Use of BatchNorm1d seems to prevent some model parameters from being updated

ptrblck · November 5, 2021, 9:21am

Thanks for the great code and the interesting question!
Based on your output (and my runs) it seems that the bias of the preceding linear layer is not updated.
While the check claims so, you could check the gradients of the bias parameter and would see that these gradients are indeed really small:

model.fc1.bias.grad
> tensor([ 5.9605e-08, -1.7881e-07])

and thus the bias value is not changed.

Now, this might be surprising, but let’s think about the first operation of a batchnorm layer:

out = (x - mean) / stddev * weight + bias

As you can see, the mean of the incoming batch would be subtracted.
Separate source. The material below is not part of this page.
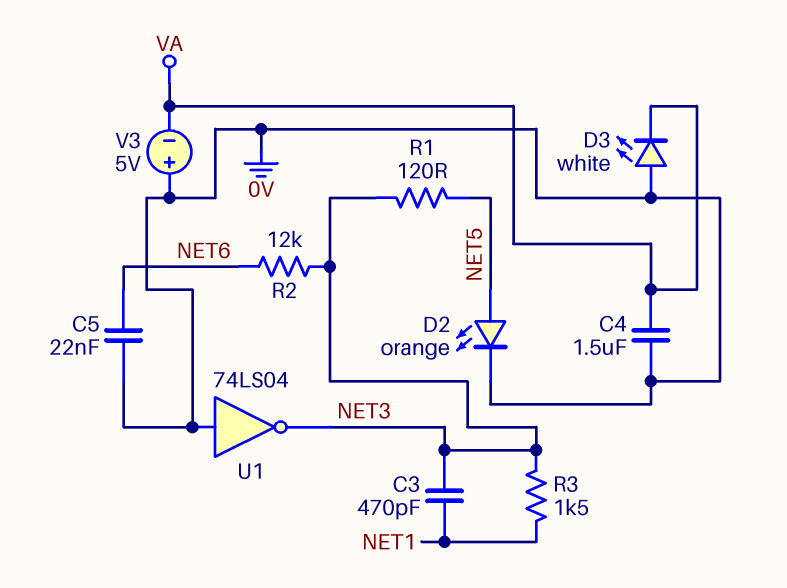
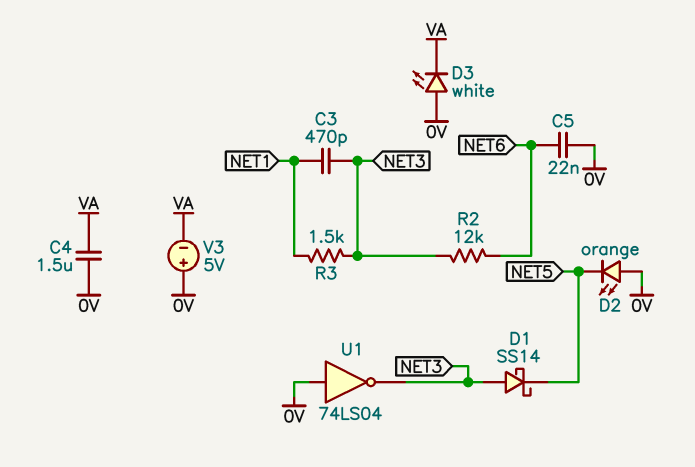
D1: none -> schottky SS14 (A NET3, K NET5)
D2: LED orange (A NET5, K 0V) -> LED orange (A 0V, K NET5)
R1: 120 (NET3, NET5) -> none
If the previous layer has added a bias to the activation, it would be directly subtracted again.
Wouldn’t this also mean that this parameter has (almost) zero influence on the loss calculation (up to the limited numerical precision limit)?
The performance guide also mentions:

If a nn.Conv2d layer is directly followed by a nn.BatchNorm2d layer, then the bias in the convolution is not needed, instead use nn.Conv2d(..., bias=False, ....). Bias is not needed because in the first step BatchNorm subtracts the mean, which effectively cancels out the effect of bias.
This is also applicable to 1d and 3d convolutions as long as BatchNorm (or other normalization layer) normalizes on the same dimension as convolution’s bias.

However, this targets mainly the performance and would thus avoid the unnecessary add kernel.

CC @tom and @KFrank to correct me here in case my explanation is wrong. I’m also sure both can add interesting explanations from a more mathematical point of view.